I can’t imagine a worse “date movie” than Nicolas Roeg’s psychotic 1980 masterpiece “Bad Timing: A Sensual Obsession.” OK, maybe “Cruising,” “A Serbian Film,” or “Irreversible” would be worse … WAAAY worse. But seriously, I don’t want you to underestimate how seriously f–ked up “Bad Timing” is. Art Garfunkel and Theresa Russell probably deliver their best-ever acting performances as a mutually destructive couple from hell. Russell’s character is the stereotypical slutty “crazy woman,” and Russell does play the part very well. Garfunkel plays an unctuous, controlling, co-dependent psychiatrist scumbag who, we later learn, may actually be more deranged than Russell. And, of course, there’s Harvey Keitel (the patron saint of f–ked-up cinema) playing a Viennese detective interrogating Garfunkel’s character about Russell’s suicide attempt, trying to play mind games with someone who is a master of the art. A complex, well-acted, well-written, and well-directed journey into relationship hell. It also has a great use of music, from Tom Waits to Billie Holiday to Keith Jarrett to the Who.

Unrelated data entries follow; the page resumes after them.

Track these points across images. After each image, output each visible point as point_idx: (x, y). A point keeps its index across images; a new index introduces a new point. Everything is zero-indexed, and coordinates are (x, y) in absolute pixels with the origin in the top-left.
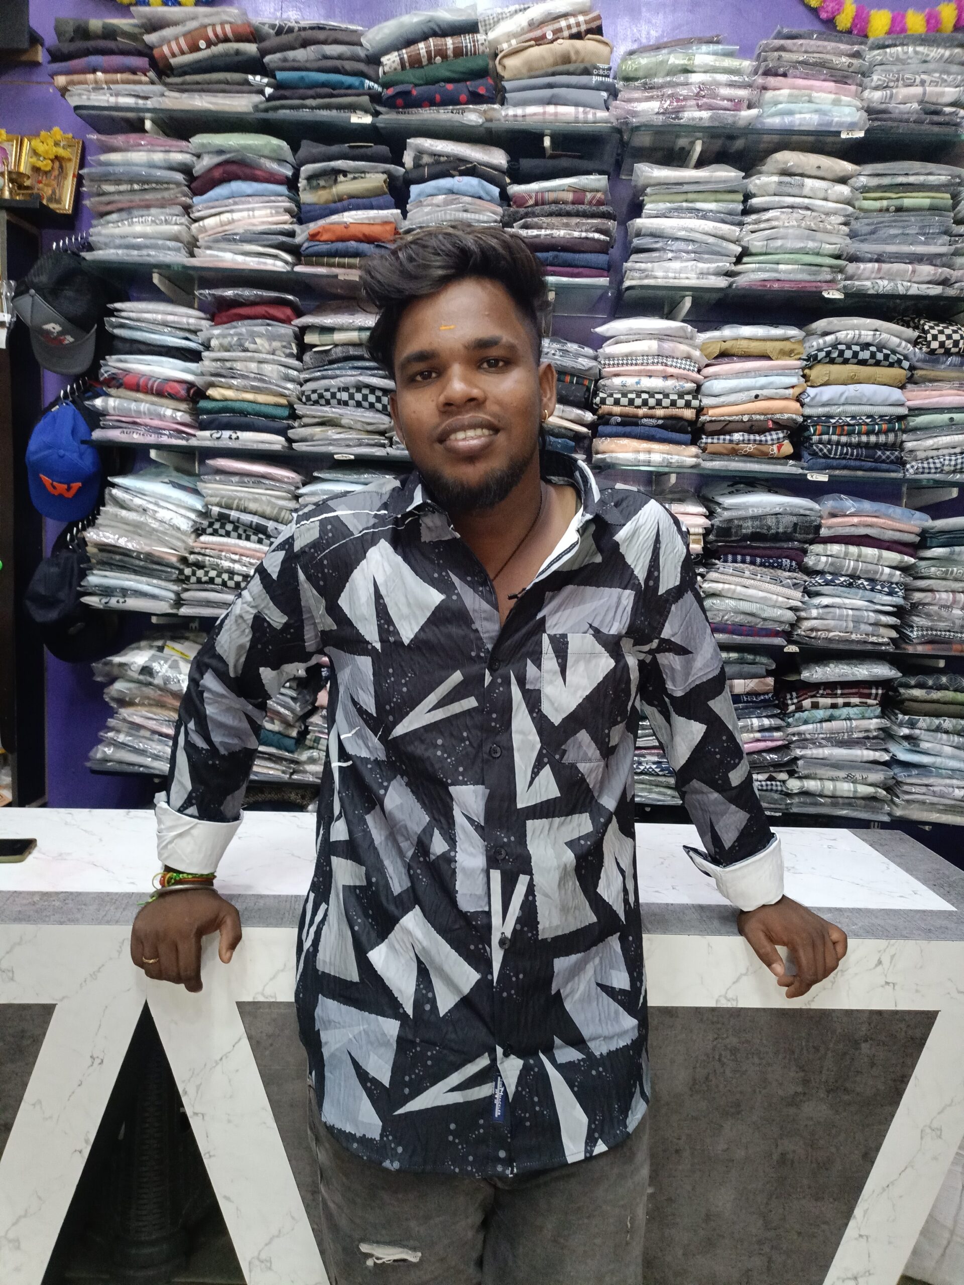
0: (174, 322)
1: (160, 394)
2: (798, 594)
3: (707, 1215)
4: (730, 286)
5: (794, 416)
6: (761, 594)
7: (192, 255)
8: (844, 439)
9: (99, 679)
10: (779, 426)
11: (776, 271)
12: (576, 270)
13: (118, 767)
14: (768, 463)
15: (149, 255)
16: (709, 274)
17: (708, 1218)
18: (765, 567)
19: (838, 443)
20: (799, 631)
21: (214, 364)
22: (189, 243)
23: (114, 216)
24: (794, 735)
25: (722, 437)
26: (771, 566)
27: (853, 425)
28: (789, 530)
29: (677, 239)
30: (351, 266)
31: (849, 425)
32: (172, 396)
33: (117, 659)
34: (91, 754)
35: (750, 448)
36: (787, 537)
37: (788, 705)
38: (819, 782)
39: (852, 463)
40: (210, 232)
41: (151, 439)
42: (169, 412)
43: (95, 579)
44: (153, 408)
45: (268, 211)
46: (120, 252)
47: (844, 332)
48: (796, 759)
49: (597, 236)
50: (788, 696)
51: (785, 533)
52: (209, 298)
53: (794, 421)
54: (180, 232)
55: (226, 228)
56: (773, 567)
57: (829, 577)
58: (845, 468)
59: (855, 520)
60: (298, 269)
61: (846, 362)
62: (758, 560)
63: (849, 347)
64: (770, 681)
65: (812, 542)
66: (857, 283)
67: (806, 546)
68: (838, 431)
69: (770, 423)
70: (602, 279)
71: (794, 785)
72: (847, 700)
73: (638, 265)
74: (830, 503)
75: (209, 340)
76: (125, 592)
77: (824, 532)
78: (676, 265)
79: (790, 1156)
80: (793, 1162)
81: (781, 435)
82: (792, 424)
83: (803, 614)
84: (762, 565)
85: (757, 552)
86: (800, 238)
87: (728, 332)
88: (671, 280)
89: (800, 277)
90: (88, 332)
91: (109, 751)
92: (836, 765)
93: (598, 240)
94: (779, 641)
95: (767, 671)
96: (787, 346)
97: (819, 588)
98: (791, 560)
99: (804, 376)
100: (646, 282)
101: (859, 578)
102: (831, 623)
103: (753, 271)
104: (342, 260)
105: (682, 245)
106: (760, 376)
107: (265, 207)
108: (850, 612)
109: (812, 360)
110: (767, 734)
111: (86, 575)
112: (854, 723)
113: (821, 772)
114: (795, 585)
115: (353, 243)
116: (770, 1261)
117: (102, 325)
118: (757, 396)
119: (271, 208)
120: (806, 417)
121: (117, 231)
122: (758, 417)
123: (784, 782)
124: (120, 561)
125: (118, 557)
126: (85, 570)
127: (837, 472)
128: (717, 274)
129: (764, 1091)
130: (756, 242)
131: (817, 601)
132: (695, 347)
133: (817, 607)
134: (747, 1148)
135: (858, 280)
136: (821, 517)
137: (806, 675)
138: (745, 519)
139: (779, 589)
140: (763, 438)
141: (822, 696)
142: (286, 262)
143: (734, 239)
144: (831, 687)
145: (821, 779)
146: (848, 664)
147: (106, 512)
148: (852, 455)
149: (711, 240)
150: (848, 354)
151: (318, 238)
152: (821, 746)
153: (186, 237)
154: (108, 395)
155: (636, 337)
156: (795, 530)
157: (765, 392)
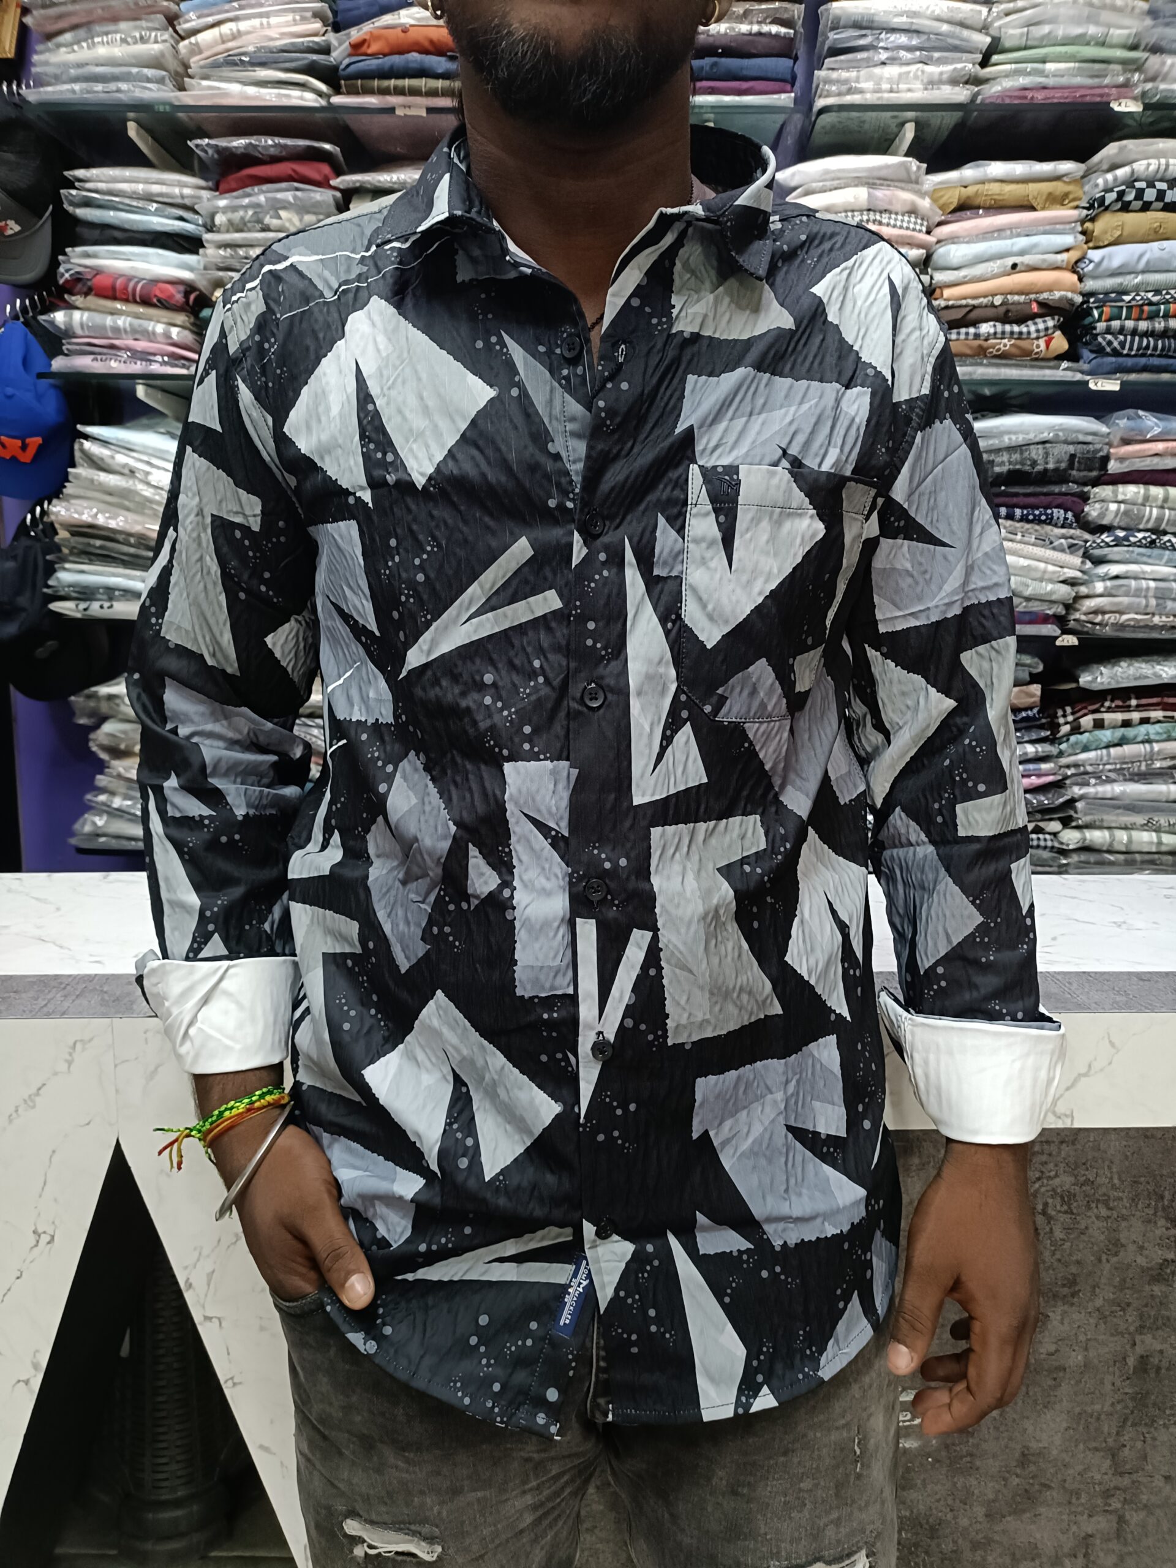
0: (161, 195)
1: (146, 302)
2: (1077, 560)
3: (1023, 1455)
4: (975, 96)
5: (1069, 295)
6: (1024, 562)
7: (182, 88)
8: (1143, 325)
9: (82, 721)
10: (1048, 309)
11: (1041, 73)
12: (745, 85)
13: (114, 844)
14: (1032, 367)
15: (119, 91)
16: (941, 82)
17: (1025, 1459)
18: (1028, 521)
19: (1134, 332)
20: (1077, 615)
21: (222, 252)
22: (177, 73)
23: (68, 37)
24: (1068, 767)
25: (963, 330)
26: (1037, 521)
27: (1158, 304)
28: (1063, 465)
29: (893, 30)
30: (414, 92)
31: (1151, 304)
32: (164, 304)
33: (104, 690)
34: (77, 826)
35: (1006, 344)
36: (1059, 476)
37: (1059, 725)
38: (1106, 833)
39: (1156, 361)
40: (206, 54)
41: (137, 367)
42: (160, 328)
43: (67, 576)
44: (137, 322)
45: (290, 17)
46: (77, 87)
47: (1145, 162)
48: (1071, 802)
49: (775, 29)
50: (1060, 713)
51: (1056, 470)
52: (210, 152)
53: (1071, 302)
54: (162, 54)
55: (230, 45)
56: (1040, 522)
57: (1121, 534)
58: (1145, 369)
59: (1160, 446)
60: (337, 100)
61: (1146, 207)
62: (1018, 512)
63: (1151, 184)
64: (1036, 689)
65: (1096, 483)
66: (1163, 86)
67: (1086, 489)
68: (1135, 313)
69: (1035, 307)
70: (783, 96)
71: (1071, 837)
72: (1145, 714)
73: (834, 75)
74: (1123, 423)
75: (212, 216)
76: (111, 593)
77: (1113, 467)
78: (892, 71)
79: (1155, 1361)
80: (1158, 1369)
81: (1051, 323)
82: (1067, 307)
83: (1083, 590)
84: (1024, 519)
85: (1015, 500)
86: (1077, 21)
87: (969, 172)
88: (886, 95)
89: (1078, 80)
90: (41, 217)
91: (100, 821)
92: (1133, 807)
93: (777, 36)
94: (1049, 630)
95: (1031, 674)
96: (1059, 187)
97: (1107, 550)
98: (1066, 511)
99: (1083, 233)
100: (849, 99)
101: (1165, 533)
102: (1125, 600)
103: (1007, 75)
104: (400, 82)
105: (903, 39)
106: (1019, 235)
107: (285, 10)
108: (1152, 584)
109: (1097, 207)
110: (1031, 766)
111: (54, 571)
112: (1156, 747)
113: (1110, 818)
114: (1071, 546)
115: (414, 56)
116: (1121, 1520)
117: (58, 202)
118: (1014, 266)
119: (294, 11)
120: (1087, 295)
121: (72, 58)
122: (1016, 298)
123: (1055, 834)
124: (101, 547)
125: (98, 543)
126: (53, 563)
127: (1133, 377)
128: (954, 82)
129: (1114, 1260)
130: (1012, 31)
131: (1102, 570)
132: (922, 194)
133: (1104, 578)
134: (1086, 1349)
135: (1164, 80)
136: (1110, 444)
137: (1085, 679)
138: (998, 451)
139: (1049, 553)
140: (1024, 329)
141: (1110, 710)
142: (320, 94)
143: (980, 26)
144: (1121, 695)
145: (1109, 828)
146: (1147, 662)
147: (77, 477)
148: (1155, 348)
149: (945, 28)
150: (1150, 195)
151: (364, 49)
152: (1110, 781)
153: (173, 65)
154: (73, 307)
155: (835, 183)
156: (1071, 465)
157: (1027, 259)
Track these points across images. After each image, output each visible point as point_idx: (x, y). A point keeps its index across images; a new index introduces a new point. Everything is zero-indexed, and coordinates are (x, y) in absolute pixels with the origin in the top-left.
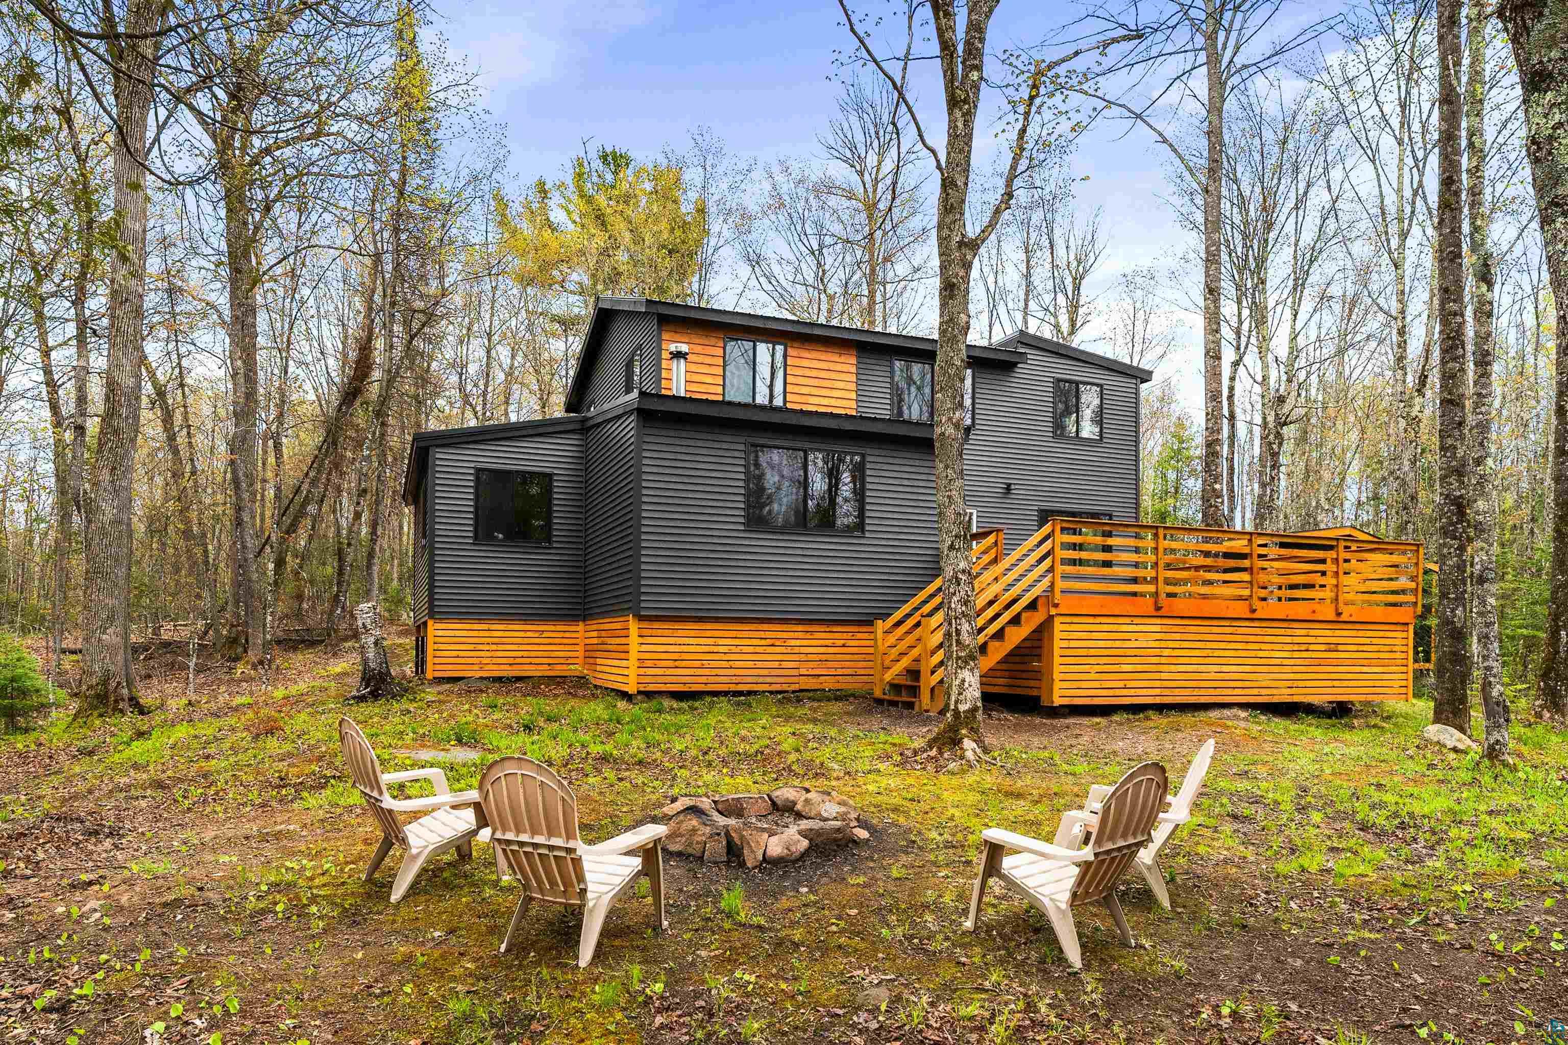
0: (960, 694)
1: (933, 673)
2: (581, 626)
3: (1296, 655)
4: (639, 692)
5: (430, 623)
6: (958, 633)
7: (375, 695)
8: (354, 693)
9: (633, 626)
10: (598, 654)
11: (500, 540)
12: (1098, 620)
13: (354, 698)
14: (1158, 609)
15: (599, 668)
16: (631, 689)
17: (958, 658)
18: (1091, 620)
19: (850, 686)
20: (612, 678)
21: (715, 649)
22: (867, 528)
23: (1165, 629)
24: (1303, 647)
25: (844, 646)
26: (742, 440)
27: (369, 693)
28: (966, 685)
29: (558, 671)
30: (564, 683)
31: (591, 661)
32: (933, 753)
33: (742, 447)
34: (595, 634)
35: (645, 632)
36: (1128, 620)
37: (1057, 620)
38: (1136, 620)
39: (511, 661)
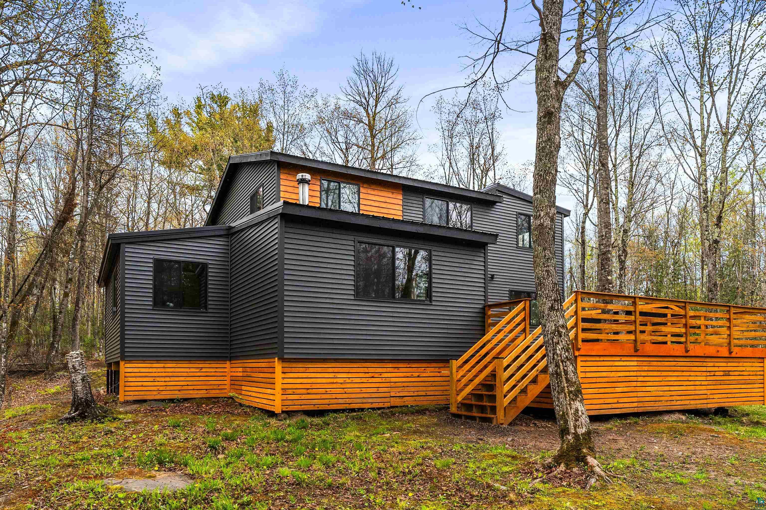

Here’s Roeg’s effective use of the Who’s “Who Are You” during a couple of crucial scenes:
It was released with an X-rating in the United States, due to nudity, sex, language, and extremely disturbing subject matter. The Criterion Collection had the good taste to release it on DVD in the U.S. and you can watch it for free on Netflix streaming. See it with someone you love.